AVAILABLE RECORDS:
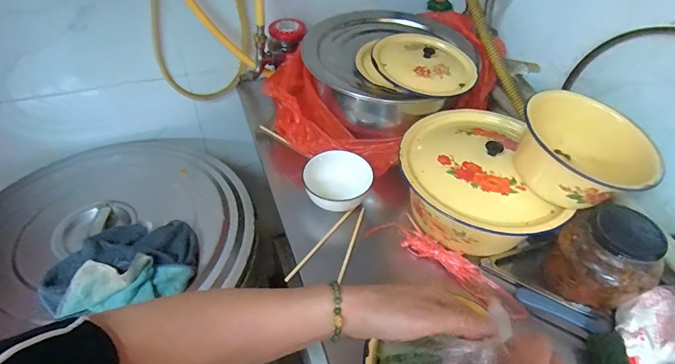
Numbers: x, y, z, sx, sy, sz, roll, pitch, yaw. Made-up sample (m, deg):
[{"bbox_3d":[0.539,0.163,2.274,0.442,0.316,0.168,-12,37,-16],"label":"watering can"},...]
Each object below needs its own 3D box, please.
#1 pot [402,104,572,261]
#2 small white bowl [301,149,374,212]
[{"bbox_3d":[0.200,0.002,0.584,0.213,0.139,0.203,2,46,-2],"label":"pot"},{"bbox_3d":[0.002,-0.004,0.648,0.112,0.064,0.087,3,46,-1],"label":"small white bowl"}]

* * *

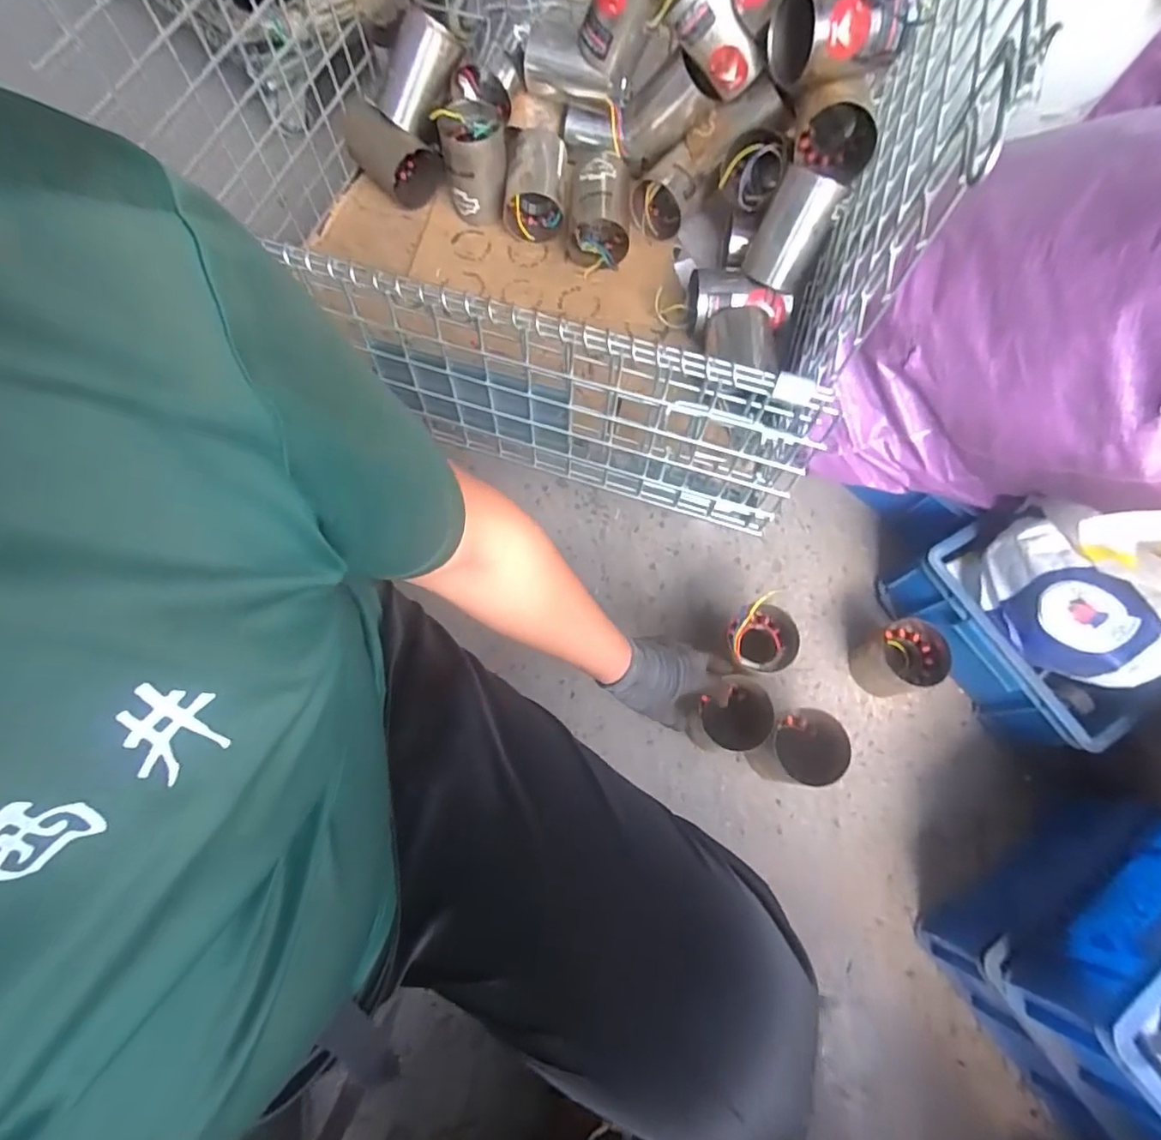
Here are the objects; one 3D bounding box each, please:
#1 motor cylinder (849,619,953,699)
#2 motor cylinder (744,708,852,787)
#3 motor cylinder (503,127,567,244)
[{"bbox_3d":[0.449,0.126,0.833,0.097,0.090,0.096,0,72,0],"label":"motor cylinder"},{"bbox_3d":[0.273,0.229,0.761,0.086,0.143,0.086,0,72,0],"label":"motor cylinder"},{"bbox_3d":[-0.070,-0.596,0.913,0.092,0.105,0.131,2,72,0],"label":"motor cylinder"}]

--

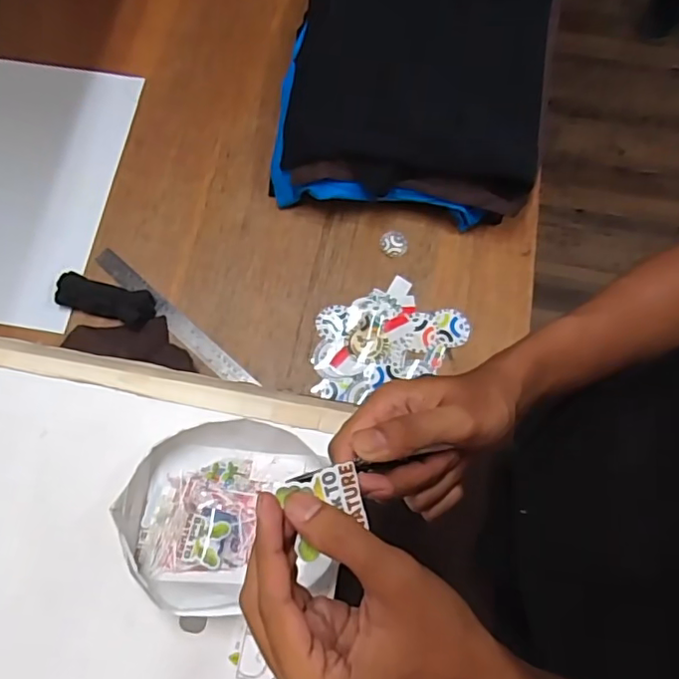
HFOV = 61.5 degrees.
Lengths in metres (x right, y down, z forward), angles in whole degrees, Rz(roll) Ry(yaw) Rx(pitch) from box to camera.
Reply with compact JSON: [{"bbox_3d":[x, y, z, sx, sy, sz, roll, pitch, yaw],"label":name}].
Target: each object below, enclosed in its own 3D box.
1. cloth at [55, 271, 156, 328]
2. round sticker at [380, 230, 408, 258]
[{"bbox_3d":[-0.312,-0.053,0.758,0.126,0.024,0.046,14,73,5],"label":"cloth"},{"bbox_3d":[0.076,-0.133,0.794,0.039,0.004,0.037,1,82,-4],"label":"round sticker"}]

WORK REQUEST:
Output the material above exactly, but only from the line that carries "Reply with compact" through the line that carries "1. cloth at [55, 271, 156, 328]".

SOLUTION TO THIS TASK:
Reply with compact JSON: [{"bbox_3d":[x, y, z, sx, sy, sz, roll, pitch, yaw],"label":name}].
Target: each object below, enclosed in its own 3D box.
1. cloth at [55, 271, 156, 328]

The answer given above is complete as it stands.